Exercise instructions: Every line of the data should be written out exactly, with the pictures left out.

Data extract:

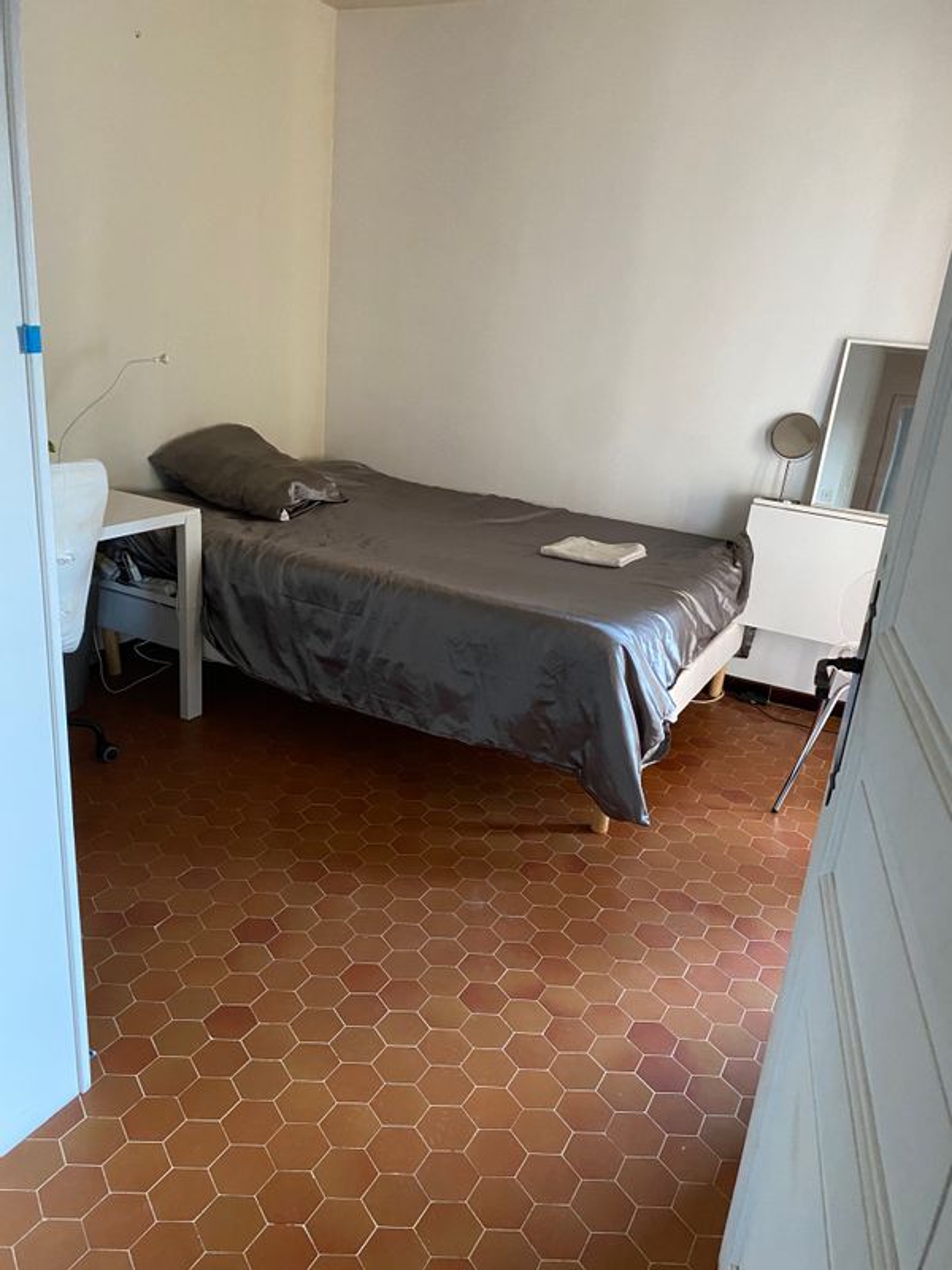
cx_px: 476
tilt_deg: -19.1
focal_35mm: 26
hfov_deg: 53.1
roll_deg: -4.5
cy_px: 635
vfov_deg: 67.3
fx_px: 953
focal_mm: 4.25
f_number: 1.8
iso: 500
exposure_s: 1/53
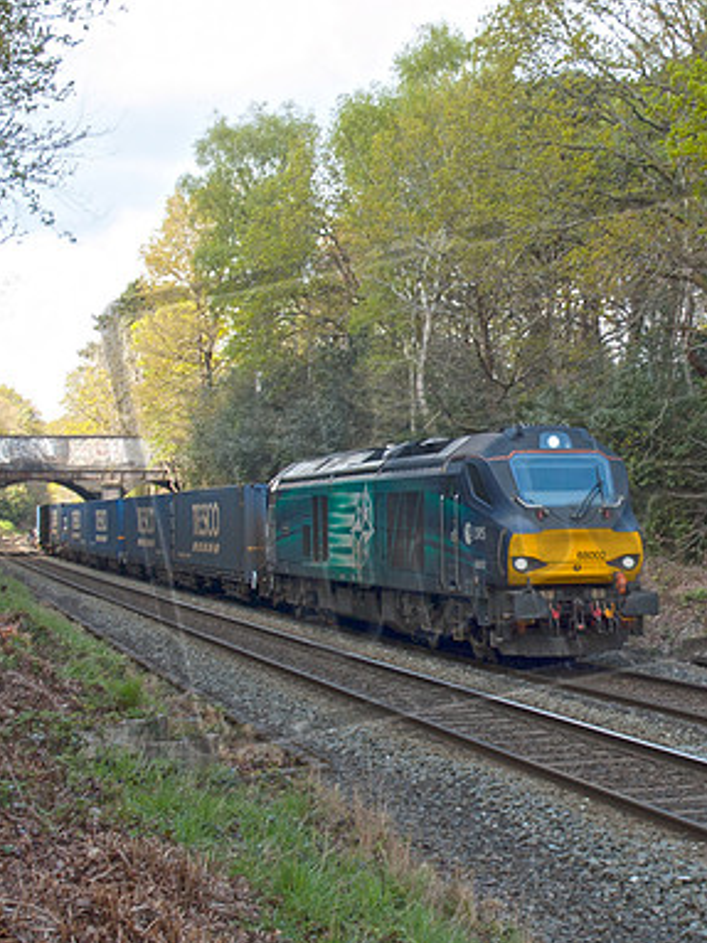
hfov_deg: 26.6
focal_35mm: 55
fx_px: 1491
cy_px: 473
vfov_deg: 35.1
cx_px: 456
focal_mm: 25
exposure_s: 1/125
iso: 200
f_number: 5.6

Answer below:
cx_px: 476
tilt_deg: -19.1
focal_35mm: 26
hfov_deg: 53.1
roll_deg: -4.5
cy_px: 635
vfov_deg: 67.3
fx_px: 953
focal_mm: 4.25
f_number: 1.8
iso: 500
exposure_s: 1/53
hfov_deg: 26.6
focal_35mm: 55
fx_px: 1491
cy_px: 473
vfov_deg: 35.1
cx_px: 456
focal_mm: 25
exposure_s: 1/125
iso: 200
f_number: 5.6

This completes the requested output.